Llamamos inmediatamente varias veces a una ambulancia para que nos llevara rápidamente a un centro de salud cercano, pero nadie daba respuesta. Yo la miraba y sentía cómo mi vida se iba al lado de la de ella, además de impotencia al ver la indiferencia de las personas que pasaban al lado mirando con morbo lo que sucedía, sin darnos una mano. Una hora después, llegó la ambulancia, yo firmé y me hice responsable de ella y de lo que fuera a pasar durante el trayecto. En medio del tráfico y mucha tensión, solo éramos ella y yo por toda la ciudad, además de dos compañeritos de clase que decidieron cargar sus cosas y seguirnos en un taxi. Llegamos al centro de salud y la veían convulsionar, aun así la dejaron en la sala de espera. Yo la arropaba en la camilla y le decía que esperara un poquito más, que no apagara sus ojos y que resistiera. Ella entre lágrimas y gestos me pedía que no la dejara.
También me pasó algo muy curioso con Andrés Felipe, un angelito muy inteligente. Lo recuerdo hablando sobre sus gustos musicales, con sus uñas pintadas de negro y sus comentarios desparpajados. Un miércoles, en la mañana, se me acercó el grupo de amigos más cercano a él a expresarme que no sabía nada de él desde hace días. Horas más tarde, me llegó un mensaje de su mamá contándome que él había fallecido al ser arrollado por un SITP. El caso de él, al igual que de muchos colombianos, quedó en la impunidad, ya que su familia no contaba con un abogado que la pudiera asesorar con el caso.
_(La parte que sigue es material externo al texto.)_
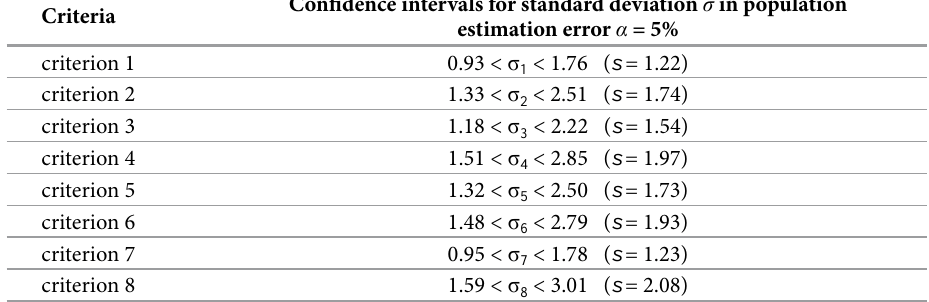
Table 5. Limits of confidentiality intervals of standard relative deviation for particular criteria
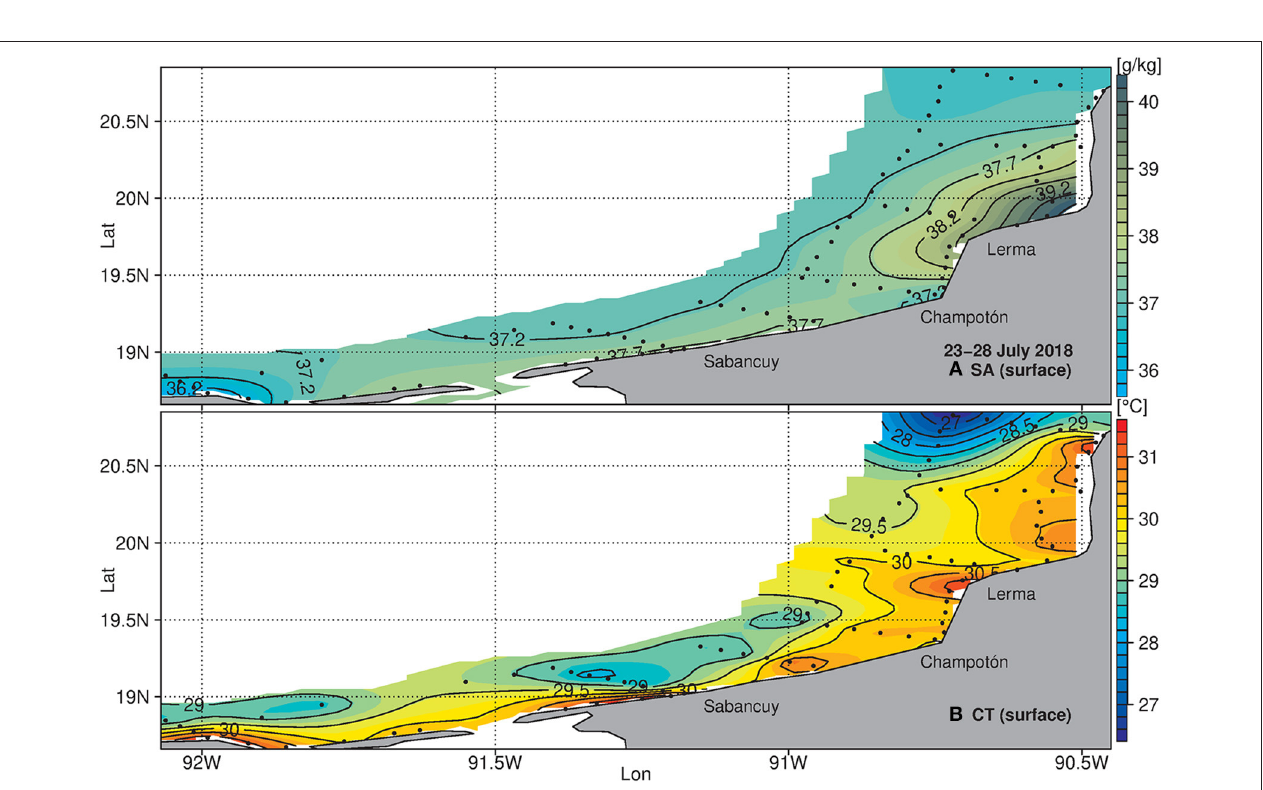
FIGURE 4 | Surface distribution of (A) absolute salinity (g/Kg) and (B) conservative temperature ( ◦ C), optimum-interpolated. This figure synthesizes 6 days of observations, from July 23 to July 28, 2018.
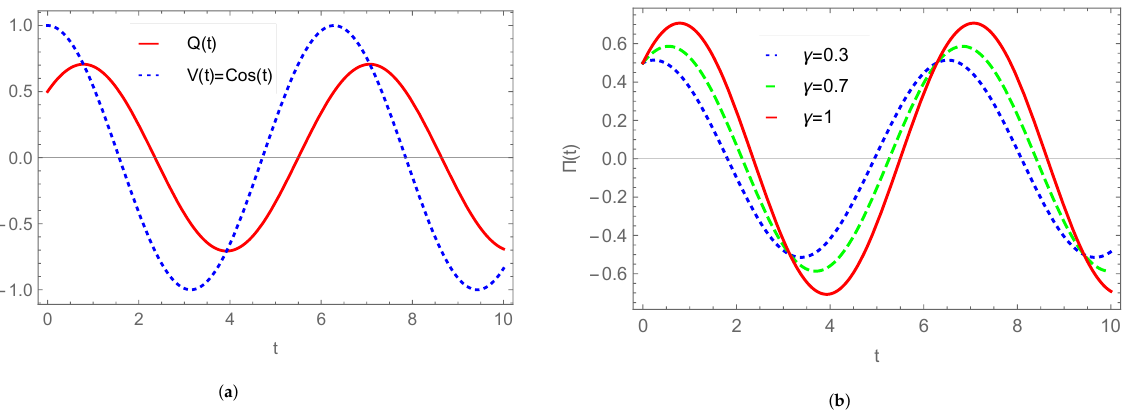
Figure 7. Solutions of RC circuit (38) in ordinary and fractional cases with initial function f ( . ) = cos ( . ) . ( a ) Potential across the capacitor (40) ( Q ( t ) ) and external potential ( V ( t ) ); ( b ) Fractional case for potential across the capacitor ( Π ( t ) ) for different values of γ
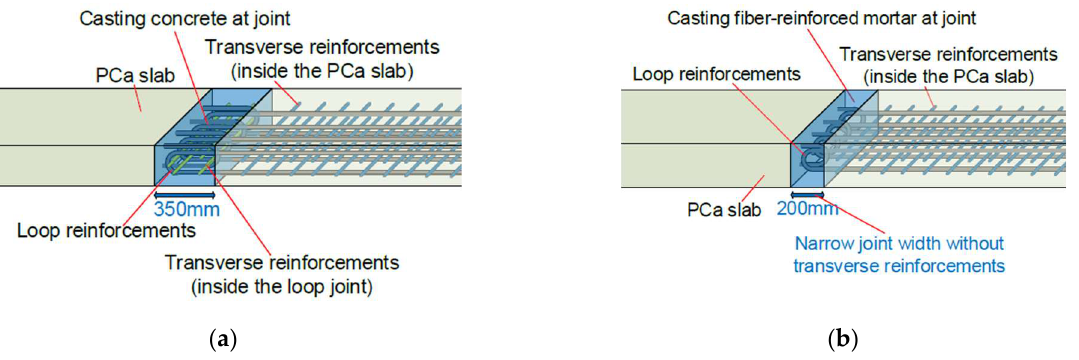
Figure 1. A loop joint connecting two precast concrete slabs: ( a ) conventional loop joint; ( b ) proposed narrow loop joint without transverse reinforcements.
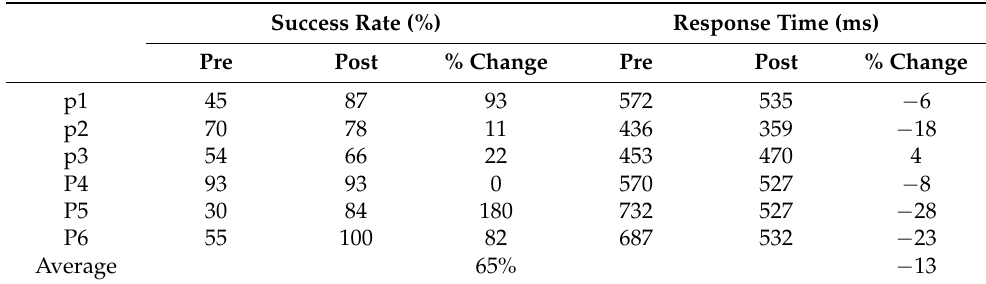
Table 3. Pre- and post-exercise test scores and percentage of change in soccer ball manipulation task for each child. Values are the average of forward and backward rolling game movements.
Finalmente, la empresa no respondió por los daños causados.
Como docente, sentí el dolor en carne propia. Esta generación está creciendo en ambientes muy difíciles: si no tienes para pagar una medicina prepagada no te atienden, si no tienes para pagar un abogado nadie te escucha, etcétera. Mi país es tan individualista que cataloga como vándalos a todos aquellos que pagan tres o hasta cuatro veces más un crédito estudiantil y trata de adversarios a todos aquellos que ven a sus padres ganar un mínimo por múltiples horas de trabajo. Esta es una sociedad donde los especialistas deben abandonar su país para empezar de cero, porque lo invertido no se ve reflejado en oportunidades.
Ante este panorama, yo me pregunto: ¿cómo los podemos juzgar si ellos ya despertaron y son una generación políticamente ilustrada?, ¿cómo los podemos juzgar si para ellos el virus es menos letal que la cotidianidad que les impuso el Estado? No apoyo el vandalismo de los desadaptados que están manchando la imagen de los que, como Lucas (un joven asesinado en las manifestaciones, al realizar actos pacíficos), defienden a su país.
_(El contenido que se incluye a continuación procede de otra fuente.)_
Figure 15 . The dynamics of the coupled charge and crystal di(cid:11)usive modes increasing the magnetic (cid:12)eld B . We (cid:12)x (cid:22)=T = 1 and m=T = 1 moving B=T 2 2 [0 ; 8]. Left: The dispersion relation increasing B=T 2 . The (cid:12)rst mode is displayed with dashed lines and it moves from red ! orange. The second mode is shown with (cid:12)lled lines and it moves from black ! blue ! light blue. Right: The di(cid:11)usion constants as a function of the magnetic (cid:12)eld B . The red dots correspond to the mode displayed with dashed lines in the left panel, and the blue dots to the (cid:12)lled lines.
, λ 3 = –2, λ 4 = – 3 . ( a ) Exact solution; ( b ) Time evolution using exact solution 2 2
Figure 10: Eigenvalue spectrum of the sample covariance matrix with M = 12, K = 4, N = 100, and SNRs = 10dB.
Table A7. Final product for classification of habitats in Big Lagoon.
Yo me quedo con los rostros de mis alumnos, de sus esfuerzos para pagar el semestre, de los recorridos tan largos que deben dar para cumplir en el trabajo y con las tareas universitarias y del hogar. Yo me quedo con mis valientes, que siempre han dado la lucha desde los salones de clase, tratando de salir adelante, aunque la corrupción sea un verdadero virus que no deja avanzar, pero que, aun así, no les mata la fe. En los medios se habla de pérdidas económicas millonarias, pero quién habla de todas las muertes que han quedado impunes en la historia del país y quién habla de los corazones de las madres que hoy no tienen a sus hijos en casa por culpa de las decisiones de otros.
Como dice una de mis canciones preferidas, Latinoamérica de Calle 13, no pueden quitarnos el viento, el sol y el aire, podrán robarnos el dinero, pero no la fuerza, aquí se respira lucha.
Una pequeña nota al pie para mis colegas periodistas y docentes: para ejercer esos dos tan importantes cargos deben tener corazón, no solo conocimientos.